Texto proporcionado
══════════════════════════════
El diplomático saharaui hizo estas declaraciones durante una conferencia en el Parlamento Europeo bajo el título: “Las implicaciones políticas del Acuerdo Comercial entre la UE y Marruecos para el futuro del proceso de paz liderado por la ONU en el Sahara Occidental”.
La conferencia se organizó al margen de la manifestación multitudinaria que la diáspora saharaui en Europa realizó frente al edificio del Parlamento para denunciar lo que describieron como el “expolio de los recursos naturales de la región”.
El embajador Oubi Bushraya afirmó que la Comisión Europea ha justificado sistemáticamente estos acuerdos como “puramente económicos” y destinados a “desarrollar la región del Sahara Occidental”.
Sin embargo, subrayó que se trata de “argumentos falsos que ocultan una inequívoca naturaleza política”, y añadió que los acuerdos “proporcionan a Marruecos recursos financieros que se utilizan para consolidar su ocupación militar ilegal e imponer un hecho consumado a expensas de los derechos fundamentales del pueblo saharaui”.
══════════════════════════════
Datos proporcionados
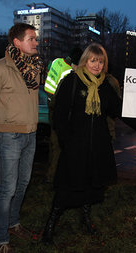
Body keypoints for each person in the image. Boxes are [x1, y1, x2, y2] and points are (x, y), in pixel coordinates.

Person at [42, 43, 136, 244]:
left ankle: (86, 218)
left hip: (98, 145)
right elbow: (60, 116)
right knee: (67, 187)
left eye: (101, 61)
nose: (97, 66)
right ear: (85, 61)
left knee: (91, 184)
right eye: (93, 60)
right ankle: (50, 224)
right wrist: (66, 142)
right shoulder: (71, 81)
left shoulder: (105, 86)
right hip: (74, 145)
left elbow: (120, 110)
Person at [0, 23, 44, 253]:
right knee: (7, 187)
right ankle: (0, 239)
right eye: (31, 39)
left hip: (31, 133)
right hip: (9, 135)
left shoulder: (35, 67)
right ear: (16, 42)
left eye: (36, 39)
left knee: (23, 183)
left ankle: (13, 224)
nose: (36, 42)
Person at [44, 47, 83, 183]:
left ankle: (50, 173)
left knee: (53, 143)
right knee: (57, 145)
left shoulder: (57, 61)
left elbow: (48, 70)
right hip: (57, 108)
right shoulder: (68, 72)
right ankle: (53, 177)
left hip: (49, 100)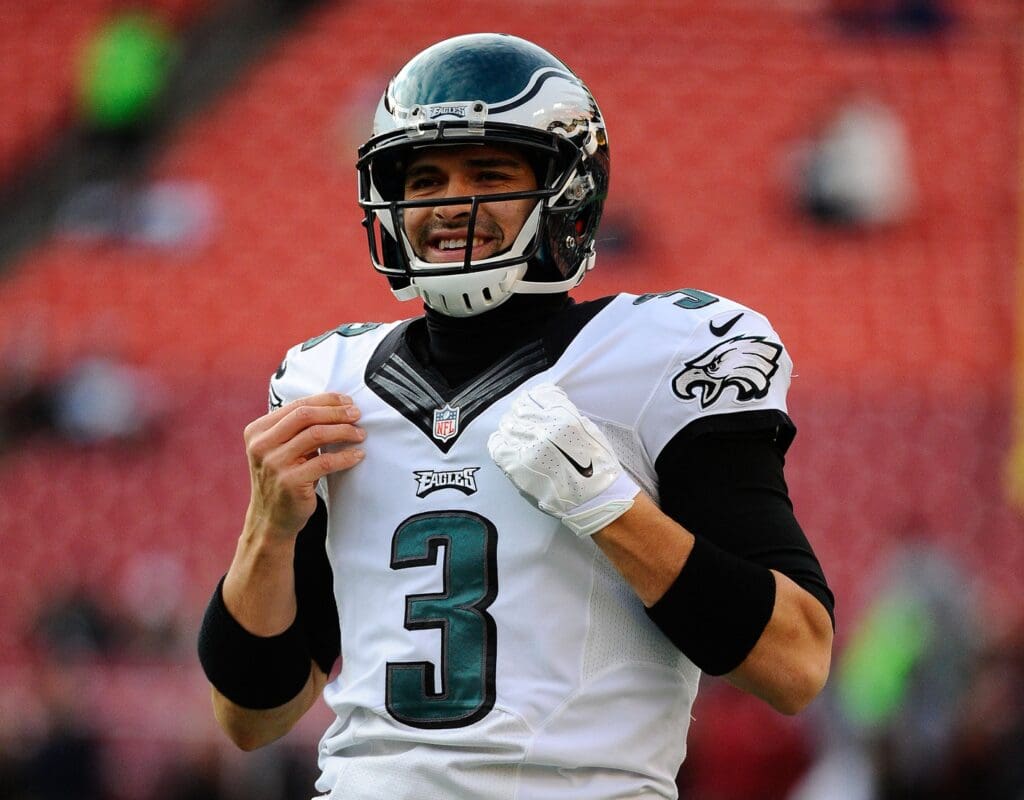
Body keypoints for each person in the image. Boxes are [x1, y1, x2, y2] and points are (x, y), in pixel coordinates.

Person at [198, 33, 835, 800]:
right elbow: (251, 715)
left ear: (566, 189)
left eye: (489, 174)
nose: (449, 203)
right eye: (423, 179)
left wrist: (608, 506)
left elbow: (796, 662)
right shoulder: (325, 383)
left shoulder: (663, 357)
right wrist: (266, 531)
══════════════════════════════
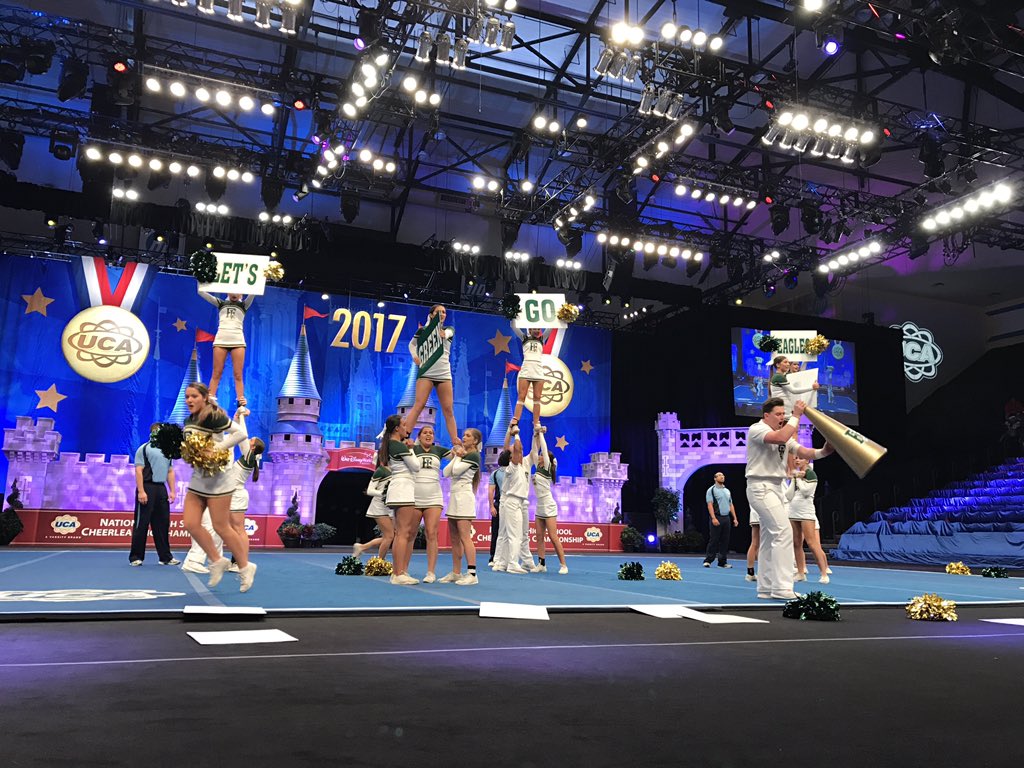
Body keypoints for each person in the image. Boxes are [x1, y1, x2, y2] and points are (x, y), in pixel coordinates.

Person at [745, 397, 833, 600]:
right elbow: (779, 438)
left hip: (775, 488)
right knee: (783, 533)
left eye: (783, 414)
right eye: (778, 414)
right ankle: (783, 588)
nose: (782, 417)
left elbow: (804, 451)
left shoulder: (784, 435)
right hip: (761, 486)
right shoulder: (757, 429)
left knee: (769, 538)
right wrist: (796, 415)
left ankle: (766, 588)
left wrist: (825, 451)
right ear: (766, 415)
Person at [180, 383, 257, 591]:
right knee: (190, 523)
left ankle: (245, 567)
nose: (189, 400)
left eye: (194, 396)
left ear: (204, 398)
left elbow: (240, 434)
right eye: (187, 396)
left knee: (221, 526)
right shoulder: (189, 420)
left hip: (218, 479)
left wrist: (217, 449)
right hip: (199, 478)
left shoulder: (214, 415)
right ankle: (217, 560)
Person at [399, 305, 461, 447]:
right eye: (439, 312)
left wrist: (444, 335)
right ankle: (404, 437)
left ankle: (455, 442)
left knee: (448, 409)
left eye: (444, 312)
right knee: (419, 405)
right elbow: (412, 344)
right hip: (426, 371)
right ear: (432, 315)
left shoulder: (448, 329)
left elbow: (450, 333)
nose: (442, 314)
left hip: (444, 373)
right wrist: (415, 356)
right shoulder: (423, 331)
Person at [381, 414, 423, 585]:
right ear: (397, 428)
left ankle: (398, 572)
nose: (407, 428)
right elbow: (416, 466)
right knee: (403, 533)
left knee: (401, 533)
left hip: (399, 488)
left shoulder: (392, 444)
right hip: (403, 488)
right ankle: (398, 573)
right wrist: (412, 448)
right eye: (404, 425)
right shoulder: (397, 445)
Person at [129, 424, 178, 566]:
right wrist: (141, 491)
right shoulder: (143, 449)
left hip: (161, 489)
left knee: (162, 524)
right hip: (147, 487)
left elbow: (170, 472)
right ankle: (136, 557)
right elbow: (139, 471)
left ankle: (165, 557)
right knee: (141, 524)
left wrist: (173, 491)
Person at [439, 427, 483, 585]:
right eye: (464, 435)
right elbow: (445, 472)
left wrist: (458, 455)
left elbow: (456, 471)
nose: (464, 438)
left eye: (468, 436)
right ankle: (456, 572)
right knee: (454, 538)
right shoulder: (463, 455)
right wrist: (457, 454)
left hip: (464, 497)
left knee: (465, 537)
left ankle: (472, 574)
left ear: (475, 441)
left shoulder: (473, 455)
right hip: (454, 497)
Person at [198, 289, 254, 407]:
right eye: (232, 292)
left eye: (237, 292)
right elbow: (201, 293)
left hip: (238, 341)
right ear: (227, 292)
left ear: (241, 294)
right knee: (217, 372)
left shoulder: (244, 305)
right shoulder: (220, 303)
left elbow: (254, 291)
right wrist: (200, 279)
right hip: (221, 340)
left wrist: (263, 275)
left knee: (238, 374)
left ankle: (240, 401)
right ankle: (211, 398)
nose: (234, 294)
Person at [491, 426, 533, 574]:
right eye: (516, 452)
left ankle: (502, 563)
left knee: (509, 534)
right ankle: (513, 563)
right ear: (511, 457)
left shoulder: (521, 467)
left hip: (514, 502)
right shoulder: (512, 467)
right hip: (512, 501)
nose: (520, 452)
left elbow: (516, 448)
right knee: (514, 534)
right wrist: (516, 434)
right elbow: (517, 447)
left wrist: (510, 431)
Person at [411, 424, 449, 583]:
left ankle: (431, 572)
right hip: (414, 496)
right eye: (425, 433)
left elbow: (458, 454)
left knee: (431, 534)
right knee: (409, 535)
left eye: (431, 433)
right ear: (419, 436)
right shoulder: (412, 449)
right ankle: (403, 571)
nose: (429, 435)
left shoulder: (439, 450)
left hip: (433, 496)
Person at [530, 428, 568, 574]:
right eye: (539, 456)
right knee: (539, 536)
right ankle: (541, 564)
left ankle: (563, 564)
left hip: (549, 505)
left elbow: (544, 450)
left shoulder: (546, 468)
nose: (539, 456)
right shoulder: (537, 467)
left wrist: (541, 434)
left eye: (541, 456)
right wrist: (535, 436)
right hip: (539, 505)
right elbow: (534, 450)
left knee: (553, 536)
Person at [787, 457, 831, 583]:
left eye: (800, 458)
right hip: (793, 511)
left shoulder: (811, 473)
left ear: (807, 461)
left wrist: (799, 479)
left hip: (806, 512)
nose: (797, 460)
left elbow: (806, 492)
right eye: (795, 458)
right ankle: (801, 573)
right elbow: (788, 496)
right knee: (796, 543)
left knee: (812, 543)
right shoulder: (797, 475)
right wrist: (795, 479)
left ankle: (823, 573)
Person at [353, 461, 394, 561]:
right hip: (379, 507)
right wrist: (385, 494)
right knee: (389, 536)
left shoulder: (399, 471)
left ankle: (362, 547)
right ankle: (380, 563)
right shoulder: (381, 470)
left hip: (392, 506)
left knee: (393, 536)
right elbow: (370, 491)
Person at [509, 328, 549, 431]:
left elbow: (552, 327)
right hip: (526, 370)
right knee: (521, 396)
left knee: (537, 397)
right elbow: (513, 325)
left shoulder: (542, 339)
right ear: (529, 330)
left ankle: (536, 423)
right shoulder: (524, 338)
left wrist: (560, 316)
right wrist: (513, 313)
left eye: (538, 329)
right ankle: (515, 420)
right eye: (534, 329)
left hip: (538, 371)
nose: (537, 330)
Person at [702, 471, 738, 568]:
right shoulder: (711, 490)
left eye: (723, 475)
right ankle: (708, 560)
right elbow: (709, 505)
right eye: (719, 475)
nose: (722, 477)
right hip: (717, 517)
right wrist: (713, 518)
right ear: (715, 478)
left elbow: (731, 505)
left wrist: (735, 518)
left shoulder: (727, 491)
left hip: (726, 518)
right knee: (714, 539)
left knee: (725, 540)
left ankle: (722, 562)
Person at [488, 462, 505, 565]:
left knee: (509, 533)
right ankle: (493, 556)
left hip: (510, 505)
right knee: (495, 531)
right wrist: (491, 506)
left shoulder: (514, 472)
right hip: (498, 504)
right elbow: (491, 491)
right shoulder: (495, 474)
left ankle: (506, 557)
══════════════════════════════
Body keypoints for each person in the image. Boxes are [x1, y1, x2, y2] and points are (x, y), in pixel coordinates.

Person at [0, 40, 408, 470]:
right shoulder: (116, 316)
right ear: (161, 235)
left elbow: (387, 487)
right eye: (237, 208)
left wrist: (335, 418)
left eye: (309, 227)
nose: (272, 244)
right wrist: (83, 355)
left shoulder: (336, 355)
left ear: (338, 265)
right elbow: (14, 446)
══════════════════════════════
Actividad
Según el texto proporcionado, ¿cómo ha justificado sistemáticamente la Comisión Europea los acuerdos con Marruecos?

Ejercicio resuelto
Como acuerdos "puramente económicos" y destinados a "desarrollar la región del Sahara Occidental".